Hmmm it looks like I’m not a James Kelman fan. I didn’t like How Late it was , How Late too much and The Busconductor Hines didn’t really impress me either.

It’s a book that’s supposed to portray a real working class person , with his trials and tribulations but it ends up just focusing on mind numbingly dull repetitive events , such as going down to the pub and screwing up his job constantly.

I didn’t love but I didn’t hate it either.

Book 776 Milorad Pavic – The Dictionary of the Khazars : A Lexicon Novel

May 3, 2012

 

It’s funny how experimental novels either a) super engaging reads  (cf Umberto Eco , B.S. Johnson or Ali Smith) or b) fail completely ( a lot that are featured on this list). Dictionary of The Khazars falls between the two. Also as a small disclaimer ; I received the male version of this book as the female one was unavailable at the time.

The Dictionary of the Khazars is a detailed history of the Khazar race. However the trick is that the novel takes the form of Dictionary entries so as you read each entry you get a an idea of the Khazars story and all the bit players. To make matters more interesting the book is divided into three parts : A Christian , Muslim and Jewish view of the Khazar people AND the making of the dictionary itself (there’s a huge homage to Eco here).

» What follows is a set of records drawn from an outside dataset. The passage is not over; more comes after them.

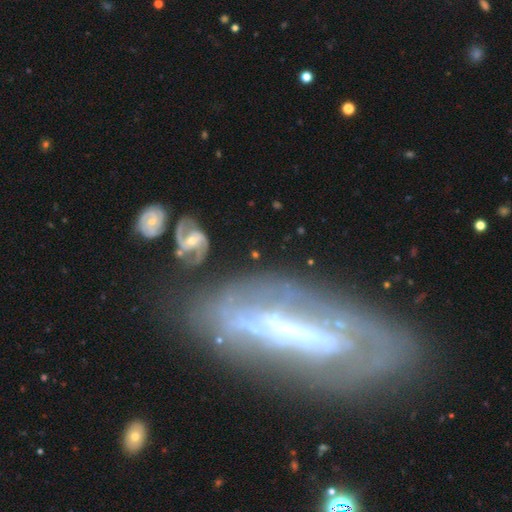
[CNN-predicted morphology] type=featured or disk (67%); edge-on=no (82%); bar=no (41%); spiral arms=yes (59%); bulge=moderate (35%); merging=none (49%).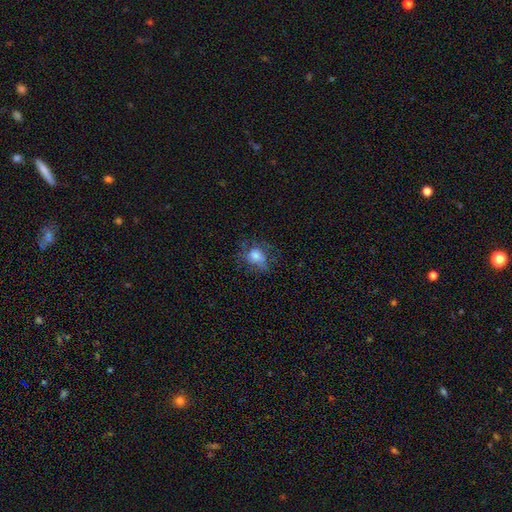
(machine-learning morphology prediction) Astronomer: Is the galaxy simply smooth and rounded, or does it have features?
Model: smooth — 56%.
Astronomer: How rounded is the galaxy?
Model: in between — 53% (runner-up: round, 45%).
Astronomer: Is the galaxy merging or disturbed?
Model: none — 54%.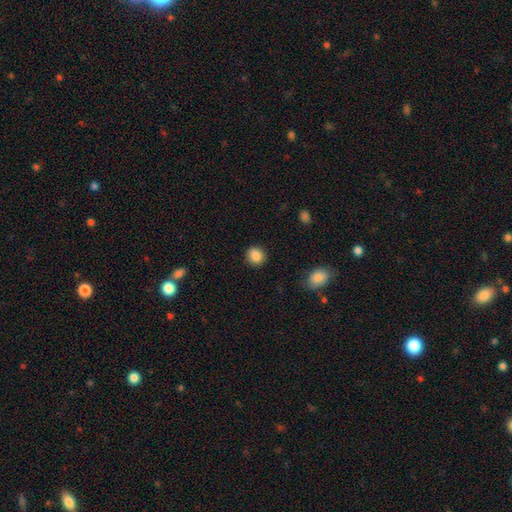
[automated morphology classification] Smooth or featured: smooth — 86% (star or artifact — 9%)
How rounded: round — 87% (in between — 12%)
Merging: none — 90% (minor disturbance — 7%)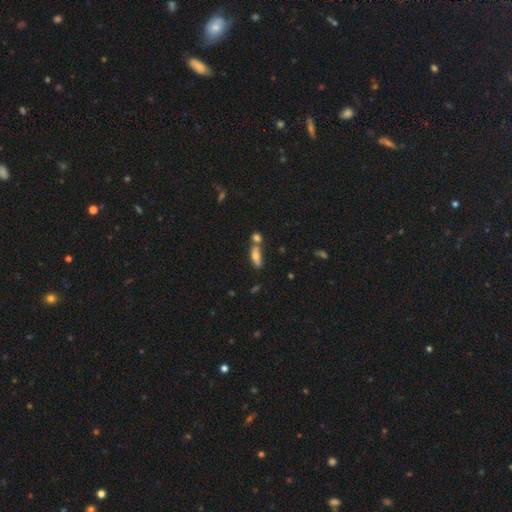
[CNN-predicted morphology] type=smooth (60%); roundness=in between (65%); merging=none (48%).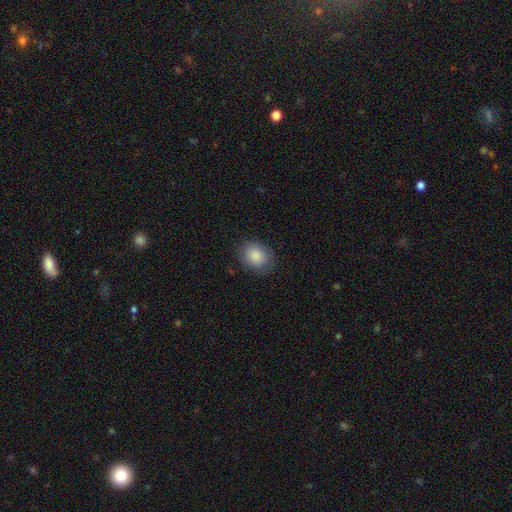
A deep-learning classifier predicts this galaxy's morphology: Smooth or featured? smooth (87%)
How rounded? in between (52%)
Merging? none (82%)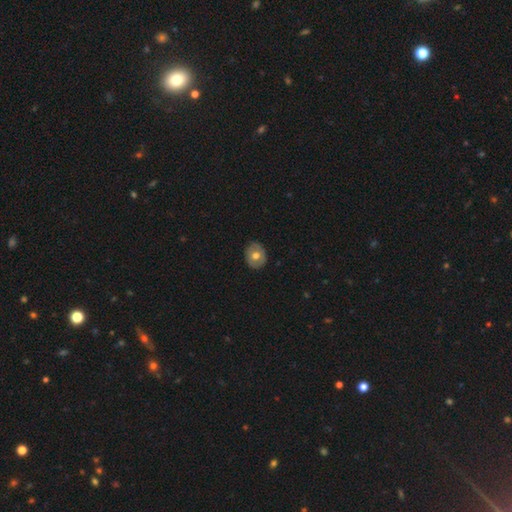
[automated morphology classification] This appears to be a smooth galaxy with no disk features (58%) that is round (61%). Merging: none (86%).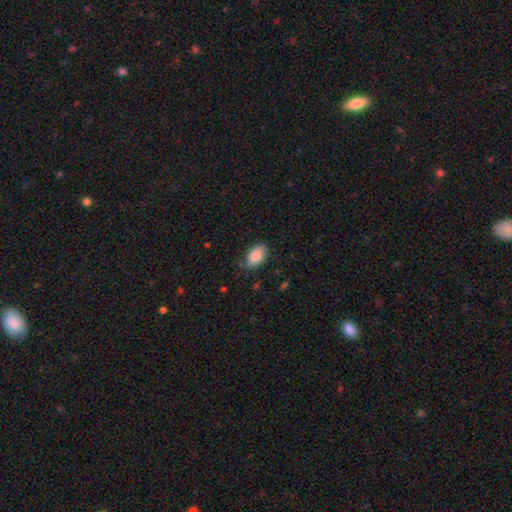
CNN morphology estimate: The model was most divided on "merging": none: 76%, minor disturbance: 19%, major disturbance: 4%, merger: 1%. More confident: how rounded — in between (92%); smooth or featured — smooth (85%).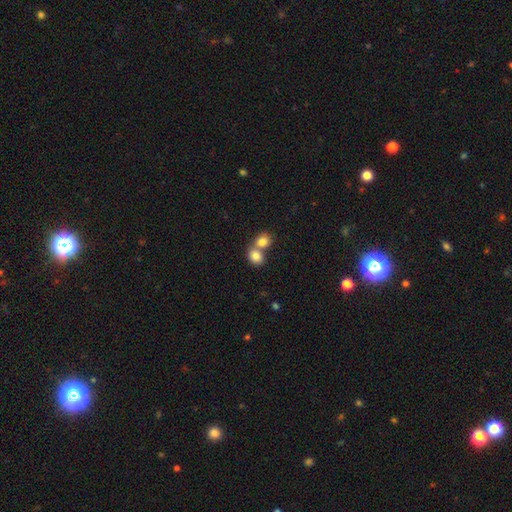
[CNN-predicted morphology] A smooth galaxy with no disk features (82%) that is round (57%).

Vote fractions:
- Smooth or featured? smooth: 82% / star or artifact: 9% / featured or disk: 9%
- How rounded? round: 57% / in between: 41% / cigar-shaped: 1%
- Merging? merger: 61% / none: 31% / minor disturbance: 6% / major disturbance: 2%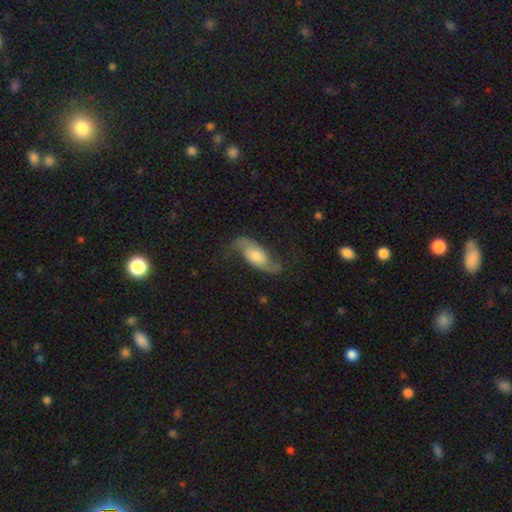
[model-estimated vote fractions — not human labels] featured or disk 76%, smooth 18%, star or artifact 6%. Down the decision tree: edge-on disk — no (91%); bar — no (62%); spiral arms — yes (94%); spiral arm count — 2 (92%); spiral winding — loose (61%); bulge size — moderate (48%); merging — none (71%).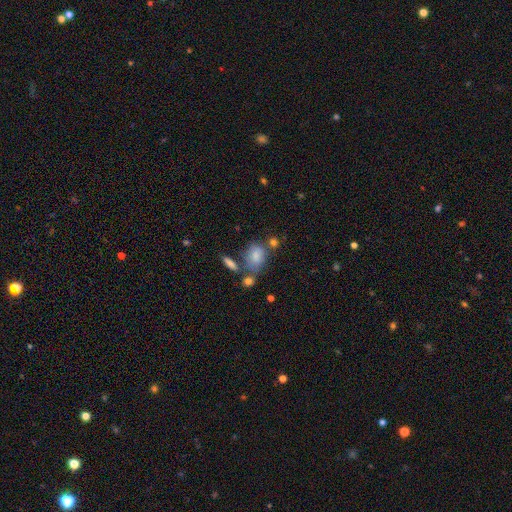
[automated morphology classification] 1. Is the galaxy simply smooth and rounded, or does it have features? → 70% smooth, 16% star or artifact, 14% featured or disk.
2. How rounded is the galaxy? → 75% in between, 22% round, 3% cigar-shaped.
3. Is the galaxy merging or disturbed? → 56% none, 22% merger, 16% minor disturbance, 6% major disturbance.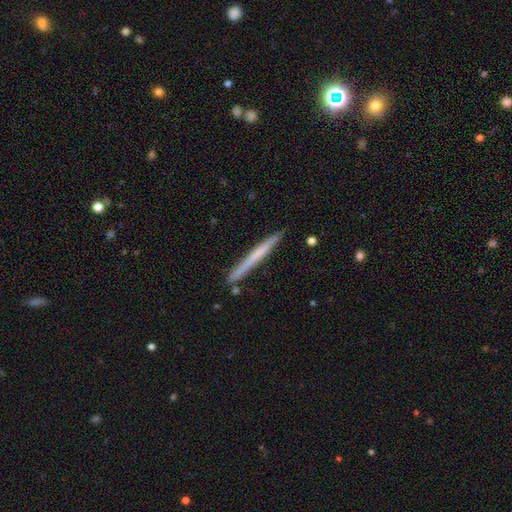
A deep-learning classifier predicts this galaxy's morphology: Smooth or featured? smooth (51%)
How rounded? cigar-shaped (97%)
Merging? none (88%)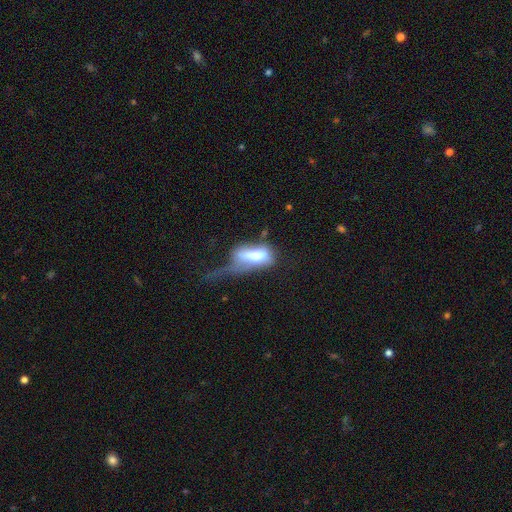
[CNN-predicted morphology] smooth-or-featured: smooth: 61% | featured or disk: 32% | star or artifact: 8%
  how-rounded: in between: 81% | cigar-shaped: 14% | round: 5%
  merging: major disturbance: 58% | minor disturbance: 19% | none: 13% | merger: 10%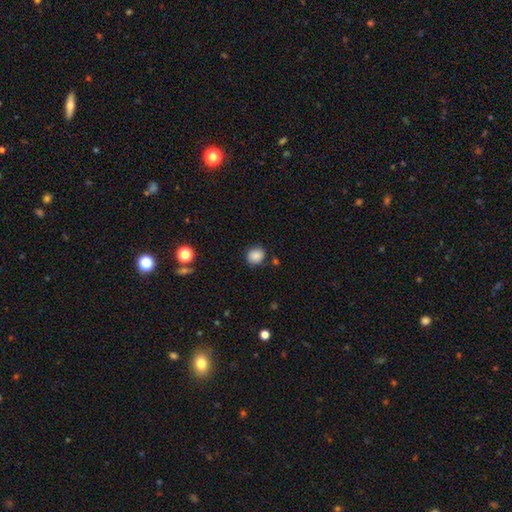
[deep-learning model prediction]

In some parts I had a lot of fun piecing things together , plus Pavic adds a lot of interesting surreal moments , but I felt that in places the plot runs dry and that the author was trying way too hard to be different. I wouldn’t say that this is a failed experiment but rather a curate’s egg of a book.

 

Book 777 Milan Kundera – The Unbearable Lightness of Being

April 26, 2012

My first encounter with a Kundera novel was in 1999. I had read ‘The Book of Laughter and Forgetting’ and I hated it. I dismissed it as pretentious European artsy rubbish (and in a way I still dislike books that follow that type of style) and promised I would never read him again.

 

And then it’s featured on the list.

So this time round, although skeptical I gave The Unbearable lightness of Being a chance and I loved it.  It’s very often you manage to read a book which is philosophical , political and has romantic background.

It’s Prague , 1968 and the Russians have invaded it. From then onwards the book focuses on the relationships between six individuals (and all are products of the background they grew up in) and how they interact with each other.

In the midst of this Kundera is trying to insert his philosophies on destiny and action , something I’m still not too sure about. After all although we do have free will sometimes things crop up which do effect us.

So yes , I did enjoy reading this and it also it did make me smile. Now and then I don’t mind a bit of romance even if it is intellectualized.